How can we be told that global growth is driving commodity prices while at the same time believing that the global markets should be selling off like mad due to slowing economies.  Something is wrong with this story yet the environment we are currently in is completely divorced from supply and demand fundamentals and amounts to nothing more than an excessive tax on necessities that is siphoning money away from the rest of the economy.  As I predicted when the stimulus was first announced, consumer spending was up 0.8% last month but 0.7% of it was spent on gas.  All the stimulus checks ended up being was a $168Bn check to the oil companies, the Saudis and, oh yes, Iran written by GWB to keep the bubble floating a few more months.

[chart]Asia doesn’t see how they are going to go on without us and the Hang Seng fell 839 points, a real shame for the iShares China (NYSEARCA:FXI) caller we sold to yesterday (despite the Dow failing 11,300, we took a spread).  The Nikkei fell 255 points and that took them below 13,000, all the way to 12,754 and the Hang Seng broke below 22,000 today as well, both key levels we were hoping would be support.  Banks around the world are crashing and the dollar hit new lows against the Euro (they tighten, we don’t) as oil soared to $148 in overnight trading despite the BOJ downgrading their economic outlook as "surging energy and raw material prices take a larger toll on business investment and private spending."
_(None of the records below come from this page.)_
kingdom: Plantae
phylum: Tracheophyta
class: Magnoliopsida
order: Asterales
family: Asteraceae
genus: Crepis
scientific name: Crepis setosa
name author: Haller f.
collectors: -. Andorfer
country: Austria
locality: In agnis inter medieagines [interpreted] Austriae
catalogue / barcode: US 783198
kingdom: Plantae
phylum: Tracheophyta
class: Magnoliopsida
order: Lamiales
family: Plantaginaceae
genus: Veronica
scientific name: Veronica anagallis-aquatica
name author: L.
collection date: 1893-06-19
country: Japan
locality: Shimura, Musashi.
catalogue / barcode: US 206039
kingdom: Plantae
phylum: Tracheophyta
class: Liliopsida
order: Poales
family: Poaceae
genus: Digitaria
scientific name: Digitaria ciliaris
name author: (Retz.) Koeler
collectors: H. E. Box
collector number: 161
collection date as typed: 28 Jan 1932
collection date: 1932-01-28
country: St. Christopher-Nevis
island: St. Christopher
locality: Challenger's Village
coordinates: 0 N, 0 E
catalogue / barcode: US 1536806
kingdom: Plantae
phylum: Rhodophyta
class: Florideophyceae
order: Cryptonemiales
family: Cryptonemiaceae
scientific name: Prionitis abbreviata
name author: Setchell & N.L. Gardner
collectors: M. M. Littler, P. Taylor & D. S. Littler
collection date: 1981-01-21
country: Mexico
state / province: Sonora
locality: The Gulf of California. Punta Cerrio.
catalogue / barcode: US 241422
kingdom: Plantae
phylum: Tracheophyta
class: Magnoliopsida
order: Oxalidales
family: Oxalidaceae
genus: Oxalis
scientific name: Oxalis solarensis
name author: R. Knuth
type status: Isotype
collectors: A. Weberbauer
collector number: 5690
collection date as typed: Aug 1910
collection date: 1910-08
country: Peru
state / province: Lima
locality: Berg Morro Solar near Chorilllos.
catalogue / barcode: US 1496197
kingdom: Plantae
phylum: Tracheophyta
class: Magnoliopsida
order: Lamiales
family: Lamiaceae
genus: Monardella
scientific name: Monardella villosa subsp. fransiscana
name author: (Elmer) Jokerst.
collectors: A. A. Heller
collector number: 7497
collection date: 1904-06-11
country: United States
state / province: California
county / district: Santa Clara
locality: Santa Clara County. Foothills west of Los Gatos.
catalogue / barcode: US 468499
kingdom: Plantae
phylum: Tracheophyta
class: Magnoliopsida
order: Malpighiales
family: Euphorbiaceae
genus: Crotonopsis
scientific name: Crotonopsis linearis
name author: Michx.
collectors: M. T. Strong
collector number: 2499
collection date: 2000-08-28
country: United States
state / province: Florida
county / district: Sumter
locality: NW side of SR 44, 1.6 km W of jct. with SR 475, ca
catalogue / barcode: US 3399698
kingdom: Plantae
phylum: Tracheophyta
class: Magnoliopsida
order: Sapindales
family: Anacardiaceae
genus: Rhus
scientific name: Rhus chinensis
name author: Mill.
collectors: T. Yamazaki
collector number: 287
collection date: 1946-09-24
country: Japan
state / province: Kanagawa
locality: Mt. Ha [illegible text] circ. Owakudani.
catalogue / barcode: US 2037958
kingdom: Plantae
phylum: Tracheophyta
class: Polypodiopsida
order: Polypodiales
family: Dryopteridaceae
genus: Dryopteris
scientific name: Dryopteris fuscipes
Europe is also looking dreadful this morning, down around the 2.5% rule with Germany’s DAX dangerously close to the 6,000 mark. UK inflation rose to a record high in June, something that should force the BOE to raise rates.   The chart on the right is what our inflation picture would look like if the US government publshed real data - we all buy the same commodities and other goods in a global market, the UK simply reports the straight numbers while the US has dozens of "modifiers" added in to make the administration’s policies look less horrific than they actually are.

BOE Governor King said that to attempt to bring the inflation rate back to the Monetary Policy Committee’s 2% target quickly would require large increases in interest rates that could push the economy into a sharp slowdown and result in an inflation rate below 2% over the medium term.  The Monetary Policy Committee is also worried that a persistently high level of inflation will lead workers to seek pay increases to match, which, if granted by employers, would set off a second round of price rises. So it is unlikely to cut its key interest rate this year, even though Mr. King said there is a "very clear" risk that the U.K. economy will slow sharply.

US Bancorp (NYSE:USB) took a kitchen sink loss (but beat estimates) and gave fuel to the bank bears but we had a beat from Novellus (NASDAQ:NVLS-OLD) last night, Genentech (Private:DNA) missed but raised guidance, Adtran (NASDAQ:ADTN), Eaton (NYSE:ETN), Johnson & Johnson (NYSE:JNJ), Polaris (NYSE:PII), State Street (NYSE:STT) and WW Grainger (NYSE:GWW) ALL beat expectations this morning.  So let’s remember why we buy stocks - we invest in companies that are going to make a good return on our investment.  While there certainly are factors out there that we can legitimately worry about - the fact of the matter is that US equities continue to be the least sucky place to put our money as they have the best chance of giving us a return that beats inflation and I am still buying.